> [Task details] Reproduce everything in the article on geek culture from "Positive change has" down to "American Sign Language.".

> [Text]
_ _ _ _
Ratcliff says she feels more secure writing for io9 than she does writing for any other site, knowing Pantozzi is at the helm. “Even though my direct editors are not disabled, they still approach the work in a way that is very clearly informed by a higher level that does have that knowledge, that does have that support and is looking to try and uplift disabled voices. Even though we’re one step removed from each other, I still feel Jill’s presence,” says Ratcliff.

Backlash Comes as Hope Reigns

Positive change has come to geek culture. Women lead top science fiction and superhero franchises, movies centered on black superheroes break box office records and receive critical acclaim, and even new characters with disabilities have come to the forefront following the loss of Oracle. Not only did the popularity of Netflix’s Daredevil, which follows a blind superhero, pressure the streaming service into including audio description on all its content, but one of its animated shows, The Dragon Prince, features a deaf woman of color using accurate American Sign Language.

But for every step forward, the backlash is swift. As much as the internet can bring people together, it can also tear them apart. Ruby Rose left Twitter in 2018 amid accusations that the lesbian actress wasn’t gay enough to play Batwoman, a gay character, and Kelly Marie Tran, the actress who plays Rose Tico in Star Wars, left Instagram because of racist harassment and threats from alt-right fans of the franchise.

For every argument toward advancing diversity and inclusion in fandom, there’s someone there to tamp you down, check your knowledge or tell you why you’re being unreasonable. No one knows that better than Pantozzi herself. When Gamergate was at its height, she was a target simply because she ran editorial at a feminist website.
_ _ _ _
> [Data shown]
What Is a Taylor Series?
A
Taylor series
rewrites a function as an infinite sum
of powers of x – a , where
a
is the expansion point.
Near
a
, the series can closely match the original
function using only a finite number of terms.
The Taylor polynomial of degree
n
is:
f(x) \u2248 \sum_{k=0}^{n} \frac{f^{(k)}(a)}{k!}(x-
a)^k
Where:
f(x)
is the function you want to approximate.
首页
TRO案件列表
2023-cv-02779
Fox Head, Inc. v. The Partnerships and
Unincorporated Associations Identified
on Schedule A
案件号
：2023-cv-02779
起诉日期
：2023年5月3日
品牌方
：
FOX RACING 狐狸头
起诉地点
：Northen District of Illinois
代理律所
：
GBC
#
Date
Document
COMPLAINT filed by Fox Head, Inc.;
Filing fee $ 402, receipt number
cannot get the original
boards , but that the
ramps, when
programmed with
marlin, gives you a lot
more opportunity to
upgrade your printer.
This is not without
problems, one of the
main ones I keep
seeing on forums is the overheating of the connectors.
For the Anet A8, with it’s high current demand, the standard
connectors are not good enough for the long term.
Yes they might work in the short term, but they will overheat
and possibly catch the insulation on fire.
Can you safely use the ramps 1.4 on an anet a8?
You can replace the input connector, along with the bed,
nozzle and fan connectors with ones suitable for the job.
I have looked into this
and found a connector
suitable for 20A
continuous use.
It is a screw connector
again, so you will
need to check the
_ _ _ _
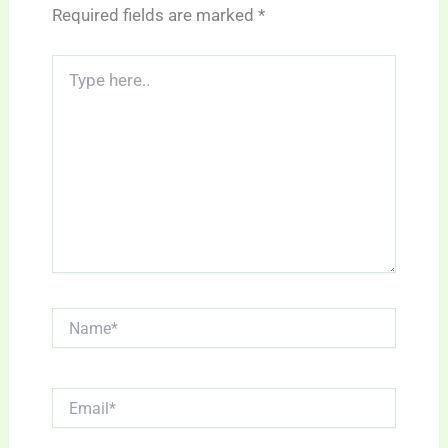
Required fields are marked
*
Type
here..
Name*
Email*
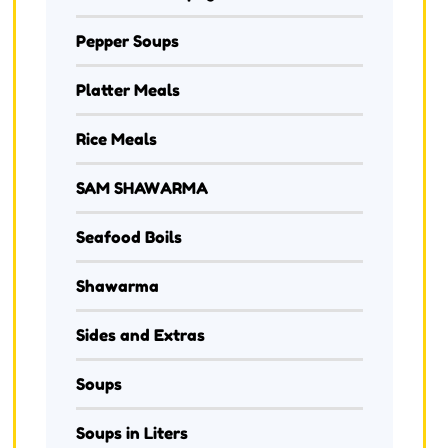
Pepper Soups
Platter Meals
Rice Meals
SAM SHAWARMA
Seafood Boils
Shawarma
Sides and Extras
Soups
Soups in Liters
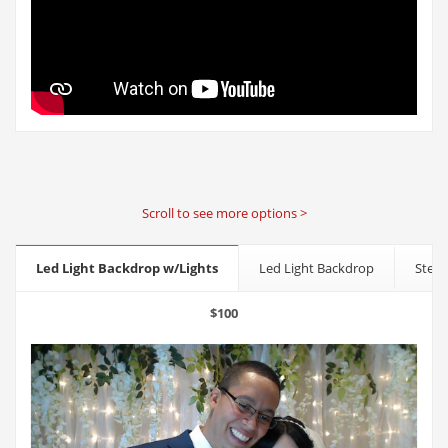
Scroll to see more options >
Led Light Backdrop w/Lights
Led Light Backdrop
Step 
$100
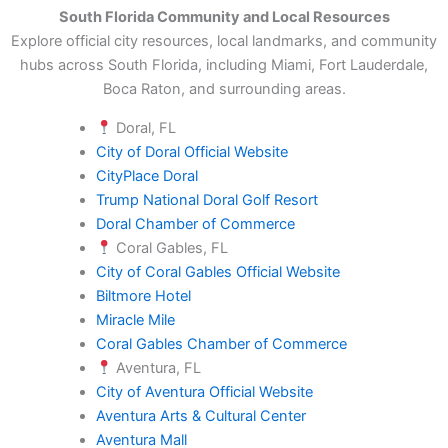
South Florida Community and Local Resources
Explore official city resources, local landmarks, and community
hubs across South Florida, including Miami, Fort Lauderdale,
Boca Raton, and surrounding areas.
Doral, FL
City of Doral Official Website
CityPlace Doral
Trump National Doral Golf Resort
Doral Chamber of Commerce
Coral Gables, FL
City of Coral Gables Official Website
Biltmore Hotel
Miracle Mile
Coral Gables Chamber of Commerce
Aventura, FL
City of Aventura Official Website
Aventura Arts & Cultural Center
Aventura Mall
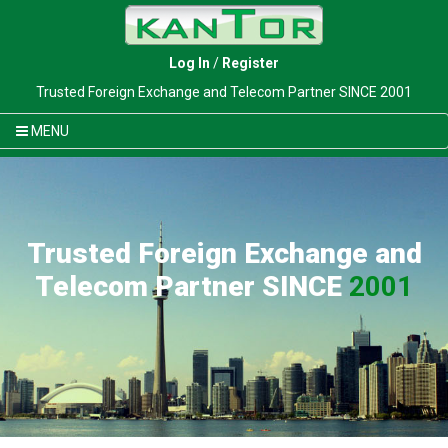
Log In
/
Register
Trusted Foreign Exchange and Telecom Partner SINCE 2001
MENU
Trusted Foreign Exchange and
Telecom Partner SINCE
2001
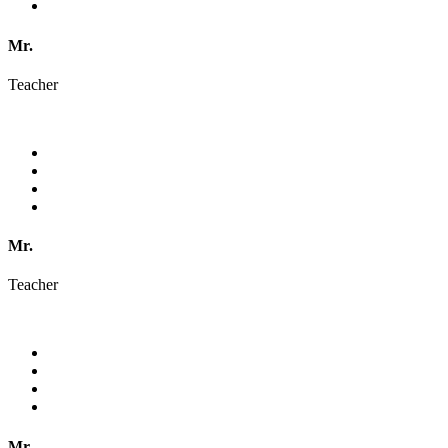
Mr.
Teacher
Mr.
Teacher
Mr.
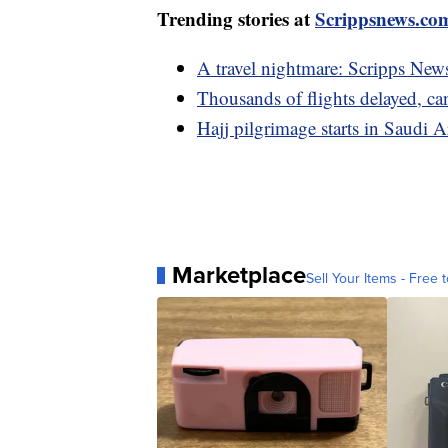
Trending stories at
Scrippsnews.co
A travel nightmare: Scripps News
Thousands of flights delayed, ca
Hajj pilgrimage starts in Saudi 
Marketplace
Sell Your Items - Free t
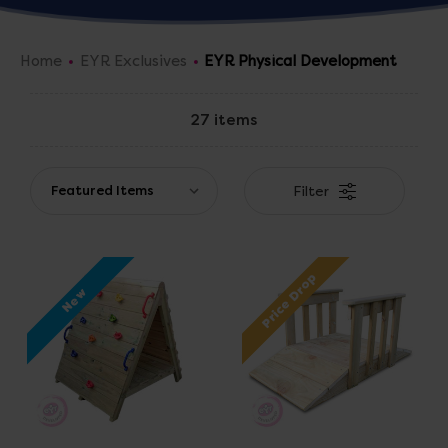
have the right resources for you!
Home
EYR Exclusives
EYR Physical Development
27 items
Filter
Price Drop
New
_ _ _ _
> [Exercise output]
Positive change has come to geek culture. Women lead top science fiction and superhero franchises, movies centered on black superheroes break box office records and receive critical acclaim, and even new characters with disabilities have come to the forefront following the loss of Oracle. Not only did the popularity of Netflix’s Daredevil, which follows a blind superhero, pressure the streaming service into including audio description on all its content, but one of its animated shows, The Dragon Prince, features a deaf woman of color using accurate American Sign Language.